Multi-column descriptors. Some evals use more than one column. For example, to match a new answer against reference, or measure semantic similarity. In this case, pass both columns using parameters:

eval_dataset.add_descriptors(descriptors=[
    SemanticSimilarity(columns=["question", "answer"], alias="Semantic_Match")
])

LLM-as-a-judge. There are also built-in descriptors that prompt an external LLM to return an evaluation score. You can add them like any other descriptor, but you must also provide an API key to use the corresponding LLM.

eval_dataset.add_descriptors(descriptors=[
    DeclineLLMEval("answer", alias="Contains_Denial")
])

Custom LLM evals. Check the LLM judge guide on using built-in and custom LLM-based evaluators.
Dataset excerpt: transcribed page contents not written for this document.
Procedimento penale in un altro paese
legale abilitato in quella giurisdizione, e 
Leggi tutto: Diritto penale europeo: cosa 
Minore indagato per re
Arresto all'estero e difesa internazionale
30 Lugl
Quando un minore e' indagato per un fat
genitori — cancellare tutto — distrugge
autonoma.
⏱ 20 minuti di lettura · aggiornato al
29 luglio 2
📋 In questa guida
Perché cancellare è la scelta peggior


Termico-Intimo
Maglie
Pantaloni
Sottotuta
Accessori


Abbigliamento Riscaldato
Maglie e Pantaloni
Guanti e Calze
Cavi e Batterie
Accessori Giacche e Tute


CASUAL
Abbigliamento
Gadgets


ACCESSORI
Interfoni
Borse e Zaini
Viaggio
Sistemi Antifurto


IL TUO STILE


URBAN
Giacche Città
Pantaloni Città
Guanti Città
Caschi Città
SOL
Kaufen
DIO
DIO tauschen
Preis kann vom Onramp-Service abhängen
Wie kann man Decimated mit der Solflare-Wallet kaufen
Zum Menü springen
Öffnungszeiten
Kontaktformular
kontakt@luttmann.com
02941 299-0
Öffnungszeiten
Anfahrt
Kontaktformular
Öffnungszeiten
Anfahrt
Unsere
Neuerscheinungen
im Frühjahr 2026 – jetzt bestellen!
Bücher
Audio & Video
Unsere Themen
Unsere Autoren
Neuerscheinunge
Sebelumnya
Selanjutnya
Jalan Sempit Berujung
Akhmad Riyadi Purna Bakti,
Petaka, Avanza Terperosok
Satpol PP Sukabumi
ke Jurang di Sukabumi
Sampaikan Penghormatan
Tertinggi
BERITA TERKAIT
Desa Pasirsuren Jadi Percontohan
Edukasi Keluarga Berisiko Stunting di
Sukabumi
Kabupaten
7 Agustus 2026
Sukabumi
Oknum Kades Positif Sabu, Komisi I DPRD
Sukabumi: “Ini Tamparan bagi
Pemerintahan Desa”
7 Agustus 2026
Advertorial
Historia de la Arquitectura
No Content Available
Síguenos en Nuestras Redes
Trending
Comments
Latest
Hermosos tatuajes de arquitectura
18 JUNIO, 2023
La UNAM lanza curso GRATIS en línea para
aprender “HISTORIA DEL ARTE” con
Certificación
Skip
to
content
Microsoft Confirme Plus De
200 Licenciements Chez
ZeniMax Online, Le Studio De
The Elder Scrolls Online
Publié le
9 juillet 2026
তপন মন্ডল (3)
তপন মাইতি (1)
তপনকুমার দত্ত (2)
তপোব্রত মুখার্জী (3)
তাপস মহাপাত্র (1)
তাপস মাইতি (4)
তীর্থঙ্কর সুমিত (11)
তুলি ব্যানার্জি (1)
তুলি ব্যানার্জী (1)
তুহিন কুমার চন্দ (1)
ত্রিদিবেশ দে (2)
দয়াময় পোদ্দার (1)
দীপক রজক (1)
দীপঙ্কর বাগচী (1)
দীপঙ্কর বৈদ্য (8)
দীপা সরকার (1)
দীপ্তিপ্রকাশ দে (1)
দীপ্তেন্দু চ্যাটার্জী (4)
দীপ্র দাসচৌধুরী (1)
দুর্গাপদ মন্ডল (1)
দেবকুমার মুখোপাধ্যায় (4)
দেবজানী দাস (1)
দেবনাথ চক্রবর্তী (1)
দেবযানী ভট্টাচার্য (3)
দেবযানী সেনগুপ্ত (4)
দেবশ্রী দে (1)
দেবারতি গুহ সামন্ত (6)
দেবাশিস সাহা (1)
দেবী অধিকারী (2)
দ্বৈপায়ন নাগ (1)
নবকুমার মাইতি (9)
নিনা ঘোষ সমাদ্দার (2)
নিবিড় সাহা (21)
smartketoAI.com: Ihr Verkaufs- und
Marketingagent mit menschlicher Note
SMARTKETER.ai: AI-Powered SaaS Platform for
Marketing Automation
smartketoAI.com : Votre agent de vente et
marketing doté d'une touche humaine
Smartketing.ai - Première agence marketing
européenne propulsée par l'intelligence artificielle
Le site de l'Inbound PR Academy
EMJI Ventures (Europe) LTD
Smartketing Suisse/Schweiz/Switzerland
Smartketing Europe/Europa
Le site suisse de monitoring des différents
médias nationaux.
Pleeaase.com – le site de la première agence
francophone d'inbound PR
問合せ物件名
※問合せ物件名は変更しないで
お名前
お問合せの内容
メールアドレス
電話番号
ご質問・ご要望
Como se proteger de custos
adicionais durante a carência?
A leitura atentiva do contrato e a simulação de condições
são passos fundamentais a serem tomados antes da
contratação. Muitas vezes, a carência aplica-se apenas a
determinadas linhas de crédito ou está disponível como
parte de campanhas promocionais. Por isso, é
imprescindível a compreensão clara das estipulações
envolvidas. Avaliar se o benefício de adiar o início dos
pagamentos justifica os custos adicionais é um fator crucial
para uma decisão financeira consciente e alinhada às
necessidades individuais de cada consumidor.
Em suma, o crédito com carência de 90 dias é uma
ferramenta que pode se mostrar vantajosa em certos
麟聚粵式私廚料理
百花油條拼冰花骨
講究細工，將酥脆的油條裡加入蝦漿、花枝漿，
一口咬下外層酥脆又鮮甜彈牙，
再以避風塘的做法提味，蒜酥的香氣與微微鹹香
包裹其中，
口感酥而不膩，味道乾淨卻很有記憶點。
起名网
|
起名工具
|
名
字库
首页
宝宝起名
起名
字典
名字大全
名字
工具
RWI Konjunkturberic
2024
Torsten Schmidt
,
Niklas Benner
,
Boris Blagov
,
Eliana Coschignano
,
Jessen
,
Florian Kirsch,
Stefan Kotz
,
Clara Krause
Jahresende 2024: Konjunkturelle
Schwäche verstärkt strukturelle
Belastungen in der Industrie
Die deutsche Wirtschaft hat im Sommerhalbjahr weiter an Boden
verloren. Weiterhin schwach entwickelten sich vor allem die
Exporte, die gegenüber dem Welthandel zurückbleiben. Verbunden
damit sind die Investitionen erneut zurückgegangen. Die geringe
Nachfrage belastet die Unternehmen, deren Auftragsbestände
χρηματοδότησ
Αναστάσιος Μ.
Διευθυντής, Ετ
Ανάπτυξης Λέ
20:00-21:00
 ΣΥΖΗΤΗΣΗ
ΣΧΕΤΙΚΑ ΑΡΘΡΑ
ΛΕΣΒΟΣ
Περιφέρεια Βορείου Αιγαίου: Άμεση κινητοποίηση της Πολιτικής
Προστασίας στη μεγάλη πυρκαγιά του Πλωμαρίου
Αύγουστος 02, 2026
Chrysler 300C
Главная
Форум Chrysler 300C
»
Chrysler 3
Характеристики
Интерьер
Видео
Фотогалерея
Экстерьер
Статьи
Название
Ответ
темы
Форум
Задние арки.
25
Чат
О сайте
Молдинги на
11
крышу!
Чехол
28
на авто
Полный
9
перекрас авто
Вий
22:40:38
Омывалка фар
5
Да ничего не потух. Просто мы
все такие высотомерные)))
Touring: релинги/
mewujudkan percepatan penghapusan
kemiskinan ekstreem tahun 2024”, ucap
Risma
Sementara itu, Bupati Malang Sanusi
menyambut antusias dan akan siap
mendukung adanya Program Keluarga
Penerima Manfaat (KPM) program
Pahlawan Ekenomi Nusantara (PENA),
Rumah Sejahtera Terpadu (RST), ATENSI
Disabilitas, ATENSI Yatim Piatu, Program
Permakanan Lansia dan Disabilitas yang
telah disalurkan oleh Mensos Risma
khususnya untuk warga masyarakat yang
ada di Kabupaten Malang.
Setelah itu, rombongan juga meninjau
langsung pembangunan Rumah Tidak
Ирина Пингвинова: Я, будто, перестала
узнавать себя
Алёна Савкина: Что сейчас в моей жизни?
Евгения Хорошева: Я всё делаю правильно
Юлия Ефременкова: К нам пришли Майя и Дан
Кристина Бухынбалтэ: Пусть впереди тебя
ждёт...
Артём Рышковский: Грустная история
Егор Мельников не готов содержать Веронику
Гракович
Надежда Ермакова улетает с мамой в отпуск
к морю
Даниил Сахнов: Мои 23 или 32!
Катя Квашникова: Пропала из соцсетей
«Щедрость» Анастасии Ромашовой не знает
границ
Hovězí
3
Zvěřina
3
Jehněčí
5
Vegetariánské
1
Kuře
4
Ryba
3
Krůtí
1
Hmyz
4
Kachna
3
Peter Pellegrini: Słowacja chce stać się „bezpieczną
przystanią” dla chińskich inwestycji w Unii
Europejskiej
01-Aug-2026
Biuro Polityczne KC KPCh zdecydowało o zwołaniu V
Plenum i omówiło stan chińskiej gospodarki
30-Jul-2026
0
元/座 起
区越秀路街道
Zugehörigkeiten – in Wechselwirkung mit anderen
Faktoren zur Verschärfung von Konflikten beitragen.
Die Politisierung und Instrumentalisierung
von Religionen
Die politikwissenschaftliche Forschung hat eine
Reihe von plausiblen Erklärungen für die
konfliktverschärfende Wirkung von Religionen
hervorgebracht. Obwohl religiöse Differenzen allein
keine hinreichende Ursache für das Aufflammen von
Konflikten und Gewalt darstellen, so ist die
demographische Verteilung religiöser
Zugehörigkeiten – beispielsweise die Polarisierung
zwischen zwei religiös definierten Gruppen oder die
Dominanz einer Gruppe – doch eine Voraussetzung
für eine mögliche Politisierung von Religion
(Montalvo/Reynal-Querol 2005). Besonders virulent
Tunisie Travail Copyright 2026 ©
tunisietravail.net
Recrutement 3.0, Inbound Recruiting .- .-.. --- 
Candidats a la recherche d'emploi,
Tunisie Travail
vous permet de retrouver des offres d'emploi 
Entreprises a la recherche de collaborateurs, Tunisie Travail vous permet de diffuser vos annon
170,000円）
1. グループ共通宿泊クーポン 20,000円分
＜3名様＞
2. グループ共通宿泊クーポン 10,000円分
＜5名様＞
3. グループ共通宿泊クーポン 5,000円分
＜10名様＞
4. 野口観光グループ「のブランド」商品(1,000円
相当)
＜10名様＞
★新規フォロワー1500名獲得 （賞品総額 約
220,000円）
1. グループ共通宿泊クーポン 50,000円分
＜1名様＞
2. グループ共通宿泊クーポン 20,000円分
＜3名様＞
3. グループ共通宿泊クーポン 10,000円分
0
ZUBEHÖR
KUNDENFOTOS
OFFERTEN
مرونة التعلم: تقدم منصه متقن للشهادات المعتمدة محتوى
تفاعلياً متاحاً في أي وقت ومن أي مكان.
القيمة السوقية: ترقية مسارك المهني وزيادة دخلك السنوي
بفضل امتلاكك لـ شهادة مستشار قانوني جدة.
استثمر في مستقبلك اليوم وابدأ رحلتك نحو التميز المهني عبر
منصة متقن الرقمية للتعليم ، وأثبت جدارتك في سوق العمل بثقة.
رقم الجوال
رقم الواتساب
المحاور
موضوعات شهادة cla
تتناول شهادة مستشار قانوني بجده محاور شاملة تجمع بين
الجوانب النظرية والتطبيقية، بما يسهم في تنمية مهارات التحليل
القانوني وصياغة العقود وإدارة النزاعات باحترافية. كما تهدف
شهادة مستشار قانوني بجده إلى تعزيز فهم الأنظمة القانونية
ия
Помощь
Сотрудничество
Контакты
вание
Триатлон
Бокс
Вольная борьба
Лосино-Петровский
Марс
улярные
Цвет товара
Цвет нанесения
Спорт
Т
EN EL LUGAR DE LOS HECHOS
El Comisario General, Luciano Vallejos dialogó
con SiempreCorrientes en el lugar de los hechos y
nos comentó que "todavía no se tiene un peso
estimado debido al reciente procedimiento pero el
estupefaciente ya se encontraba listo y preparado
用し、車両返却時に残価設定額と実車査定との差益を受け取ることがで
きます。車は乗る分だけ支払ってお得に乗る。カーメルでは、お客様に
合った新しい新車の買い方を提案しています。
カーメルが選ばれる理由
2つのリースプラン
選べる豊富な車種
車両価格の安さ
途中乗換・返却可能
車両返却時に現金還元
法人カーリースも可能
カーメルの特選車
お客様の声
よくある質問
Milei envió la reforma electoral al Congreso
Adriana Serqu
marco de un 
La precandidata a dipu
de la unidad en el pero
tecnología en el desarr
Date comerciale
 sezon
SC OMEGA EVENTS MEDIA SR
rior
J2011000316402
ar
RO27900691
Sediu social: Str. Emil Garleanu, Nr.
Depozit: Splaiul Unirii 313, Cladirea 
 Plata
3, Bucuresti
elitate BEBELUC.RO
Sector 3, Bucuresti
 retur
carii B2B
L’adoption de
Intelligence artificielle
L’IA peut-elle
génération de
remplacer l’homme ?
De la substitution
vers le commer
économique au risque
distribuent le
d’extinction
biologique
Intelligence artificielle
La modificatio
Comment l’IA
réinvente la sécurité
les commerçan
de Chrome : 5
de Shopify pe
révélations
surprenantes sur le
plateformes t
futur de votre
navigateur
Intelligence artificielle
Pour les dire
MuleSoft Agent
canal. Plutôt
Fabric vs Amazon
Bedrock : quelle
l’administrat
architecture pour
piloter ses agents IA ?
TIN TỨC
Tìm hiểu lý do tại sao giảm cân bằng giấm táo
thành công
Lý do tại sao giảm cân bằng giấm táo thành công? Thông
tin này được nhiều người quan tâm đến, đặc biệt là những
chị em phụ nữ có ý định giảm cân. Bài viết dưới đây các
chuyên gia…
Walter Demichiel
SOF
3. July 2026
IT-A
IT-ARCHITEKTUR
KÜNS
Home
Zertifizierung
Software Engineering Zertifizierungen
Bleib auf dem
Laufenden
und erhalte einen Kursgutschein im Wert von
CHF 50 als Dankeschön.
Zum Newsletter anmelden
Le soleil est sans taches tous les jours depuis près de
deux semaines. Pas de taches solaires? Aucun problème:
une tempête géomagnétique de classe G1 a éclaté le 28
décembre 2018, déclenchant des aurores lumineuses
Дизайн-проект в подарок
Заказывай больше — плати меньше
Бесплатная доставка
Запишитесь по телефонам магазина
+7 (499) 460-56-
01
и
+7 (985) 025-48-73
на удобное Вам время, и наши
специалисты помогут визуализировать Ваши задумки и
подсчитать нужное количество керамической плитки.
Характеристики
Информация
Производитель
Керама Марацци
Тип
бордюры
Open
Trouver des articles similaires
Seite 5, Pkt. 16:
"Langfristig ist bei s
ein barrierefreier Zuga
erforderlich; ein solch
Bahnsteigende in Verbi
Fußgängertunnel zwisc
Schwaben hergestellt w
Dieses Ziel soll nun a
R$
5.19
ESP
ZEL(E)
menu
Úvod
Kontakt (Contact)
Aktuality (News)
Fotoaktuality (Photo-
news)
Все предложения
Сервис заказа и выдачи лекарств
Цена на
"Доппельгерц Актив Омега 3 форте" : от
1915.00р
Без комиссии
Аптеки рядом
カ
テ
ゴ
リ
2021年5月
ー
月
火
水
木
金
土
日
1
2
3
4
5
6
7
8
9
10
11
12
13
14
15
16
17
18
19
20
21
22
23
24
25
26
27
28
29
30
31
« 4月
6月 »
Custom programmatic evals. You can also add checks via custom Python functions.

Get a Report

Once you computed descriptors, you can summarize the results using Reports. This lets you get stats for all descriptors, visualize their distributions and run conditional tests.

Imports

from evidently.future.report import Report
from evidently.future.presets import TextEvals
from evidently.future.metrics import *
from evidently.future.tests import *

Text Evals

The easiest way to get the Report is through TextEvals Preset: it instantly summarizes all Descriptor values for a specific column.

To configure the Report and run it for eval_dataset

report = Report([
    TextEvals()
])
my_eval = report.run(eval_dataset, None)

You can view the Report in Python, export the outputs (HTML, JSON, Python dictionary) or upload it to the Evidently platform. Check more in output formats.

my_eval
# my_eval.json()
# ws.add_report(project.id, my_eval, include_data=True)

Using Metrics

Under the hood, the TextEvals Preset generates ValueStats Metrics for each Descriptor. To have more control or use other available Metrics, you can create a custom Report referencing descriptors just like any other column in the dataset.

Custom Report. For example, you can visualize only the mean values of descriptors:

custom_report = Report([
    MeanValue(column="Length"),
    MeanValue(column="Sentiment")
])

my_custom_eval = custom_report.run(eval_dataset, None)
my_custom_eval.json()

Drift detection. You can also run more complex checks, like comparing the distribution of text length between two batches of data. (This requires two datasets).

custom_report = Report([
    ValueDrift(column="Length"),
])

my_custom_eval = custom_report.run(eval_dataset, eval_dataset)
my_custom_eval.json()

Run Tests

You can add test conditions to Metrics to obtain Pass/Fail results. For example:

  • Test that no response has a negative Sentiment (lower than 0).

  • Test that no response has a Length of over 150 symbols.

tests = Report([
    MinValue(column="Sentiment", tests=[gte(0)]),
    MaxValue(column="Length", tests=[lte(150)]),
])

my_test_eval = tests.run(eval_dataset, None)
my_test_eval
# my_test_eval.json()

This adds a Test Suite to the Report for clear pass/fail outcomes.

You can use different Tests depending on the column type. For example, to check that the chatbot does not deny an answer, use CategoryCount and Test that there are no True labels in this column (meaning, no competitor mentions detected).

from evidently.future.metrics.column_statistics import CategoryCount

tests = Report([
    CategoryCount(column="Denials", category=True, count_tests=[eq(0)])
])

my_test_eval = tests.run(eval_dataset, None)
my_test_eval
# my_test_eval.json()

Report and Tests API. Check separate guides on generating Reports and setting Test conditions.

List of all Metrics. Check the Reference table. Consider using column-level Metrics like MeanValue, MeanValue, MaxValue, QuantileValue, OutRangeValueCount and CategoryCount.